▶ _What this exercise asks_:
• 1. Answer these questions from the dynamic programming notebook:
(a) What does the notebook recommend having open side by side?
(b) Which pydrake tool does the notebook say can be used to obtain a value function?
(c) What value does `grid_world_example` assign to `time_step`?
• 2. Write the next part of the dynamic programming notebook, continuing from its last line.

This notebook provides examples to go along with the [textbook](http://underactuated.csail.mit.edu/dp.html).  I recommend having both windows open, side-by-side!

[Click here](http://underactuated.csail.mit.edu/drake.html#notebooks) for instructions on how to run the notebook on Deepnote and/or Google Colab.

In [None]:
import matplotlib.animation as animation
import matplotlib.pyplot as plt
import numpy as np
from IPython.display import HTML, display
from matplotlib import cm
from pydrake.all import (DynamicProgrammingOptions, FittedValueIteration,
                         LinearSystem, Simulator)

from underactuated.jupyter import running_as_notebook


plt.rcParams.update({"savefig.transparent": True})

# The Grid World

We have seen in class that we can obtain value function using FittedValueIteration. 

In [None]:
def grid_world_example():
    time_step = 1
    # TODO(russt): Support discrete-time systems in the dynamic programming code, and use this properly.

▶ _Data extract_:
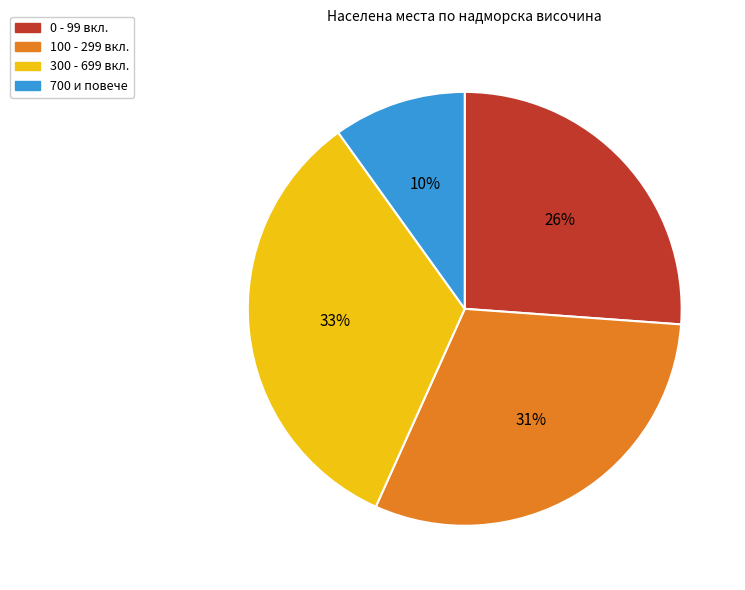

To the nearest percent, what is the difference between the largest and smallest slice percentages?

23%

--

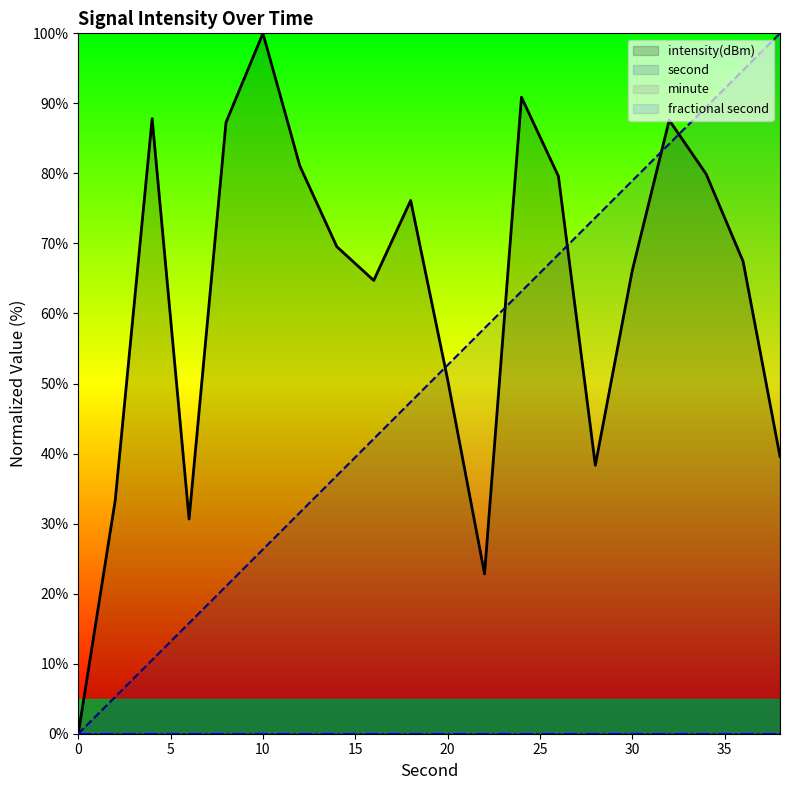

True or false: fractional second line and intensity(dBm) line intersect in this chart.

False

▶ _Expected responses_:
• 1.
(a) Both windows: the notebook and the textbook.
(b) FittedValueIteration.
(c) 1.

• 2.
    #plant = LinearSystem(A=np.eye(2), B=np.eye(2), C=np.eye(2), D=np.zeros((2,2)), time_period=time_step)
    # for now, just cheat because I know how to make the discrete system as a continuous that will be discretized.
    plant = LinearSystem(A=np.zeros((2,2)), B=np.eye(2), C=np.eye(2), D=np.zeros((2,2)))
    simulator = Simulator(plant)
    options = DynamicProgrammingOptions()

    xbins = range(0, 21)
    ybins = range(0, 16)
    state_grid = [set(xbins), set(ybins)]

    input_grid = [set([-1, 0, 1]), set([-1, 0, 1])]

    goal = [2, 8]

    def obstacle(x):
        return x[0]>=6 and x[0]<=8 and x[1]>=4 and x[1]<=7

    [X, Y] = np.meshgrid(xbins, ybins)

    frames=[]
    def draw(iteration, mesh, cost_to_go, policy):
        J = np.reshape(cost_to_go, X.shape)
        artists = [ax.imshow(J, cmap=cm.jet)]
        artists += [
            ax.quiver(X,
                      Y,
                      np.reshape(policy[0], X.shape),
                      np.reshape(policy[1], Y.shape),
                      scale=1.4,
                      scale_units='x')
        ]
        frames.append(artists)

    if running_as_notebook:
        options.visualization_callback = draw

    def min_time_cost(context):
        x = context.get_continuous_state_vector().CopyToVector()
        x = np.round(x)
        state_cost = 1
        if obstacle(x):
            state_cost = 10
        if np.array_equal(x, goal):
            state_cost = 0
        u = plant.get_input_port(0).Eval(context)
        action_cost = np.linalg.norm(u, 1)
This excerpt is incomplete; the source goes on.